EXERCISE OBJECTIVE> Copy out exactly every line from the line containing "Would you identify" until the records below end, inclusive of both boundary lines.

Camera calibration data
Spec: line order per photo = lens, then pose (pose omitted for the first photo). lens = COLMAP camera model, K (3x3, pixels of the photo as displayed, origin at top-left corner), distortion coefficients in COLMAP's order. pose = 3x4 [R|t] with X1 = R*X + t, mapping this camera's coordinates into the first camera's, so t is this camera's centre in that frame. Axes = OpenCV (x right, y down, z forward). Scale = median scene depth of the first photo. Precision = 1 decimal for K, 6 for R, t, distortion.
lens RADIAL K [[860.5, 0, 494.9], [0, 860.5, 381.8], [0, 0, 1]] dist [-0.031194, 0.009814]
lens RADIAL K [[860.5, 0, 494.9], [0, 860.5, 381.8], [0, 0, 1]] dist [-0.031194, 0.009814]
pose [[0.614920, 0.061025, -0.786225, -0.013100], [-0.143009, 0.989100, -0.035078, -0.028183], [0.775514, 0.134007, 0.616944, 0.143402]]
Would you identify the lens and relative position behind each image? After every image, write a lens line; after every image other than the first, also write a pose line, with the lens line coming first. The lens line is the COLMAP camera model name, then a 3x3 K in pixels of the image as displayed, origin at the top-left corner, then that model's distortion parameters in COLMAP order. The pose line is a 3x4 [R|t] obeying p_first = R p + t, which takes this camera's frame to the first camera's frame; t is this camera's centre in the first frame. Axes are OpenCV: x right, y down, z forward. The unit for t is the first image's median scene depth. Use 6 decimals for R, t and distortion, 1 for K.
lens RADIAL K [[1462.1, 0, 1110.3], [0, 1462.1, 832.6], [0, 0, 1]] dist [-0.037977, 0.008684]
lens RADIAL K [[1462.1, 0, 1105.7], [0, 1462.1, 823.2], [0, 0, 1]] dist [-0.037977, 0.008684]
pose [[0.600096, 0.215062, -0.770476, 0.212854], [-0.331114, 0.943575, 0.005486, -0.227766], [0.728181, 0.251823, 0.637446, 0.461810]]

EXPECTED OUTPUT>
Would you identify the lens and relative position behind each image? After every image, write a lens line; after every image other than the first, also write a pose line, with the lens line coming first. The lens line is the COLMAP camera model name, then a 3x3 K in pixels of the image as displayed, origin at the top-left corner, then that model's distortion parameters in COLMAP order. The pose line is a 3x4 [R|t] obeying p_first = R p + t, which takes this camera's frame to the first camera's frame; t is this camera's centre in the first frame. Axes are OpenCV: x right, y down, z forward. The unit for t is the first image's median scene depth. Use 6 decimals for R, t and distortion, 1 for K.
lens RADIAL K [[1462.1, 0, 1110.3], [0, 1462.1, 832.6], [0, 0, 1]] dist [-0.037977, 0.008684]
lens RADIAL K [[1462.1, 0, 1105.7], [0, 1462.1, 823.2], [0, 0, 1]] dist [-0.037977, 0.008684]
pose [[0.600096, 0.215062, -0.770476, 0.212854], [-0.331114, 0.943575, 0.005486, -0.227766], [0.728181, 0.251823, 0.637446, 0.461810]]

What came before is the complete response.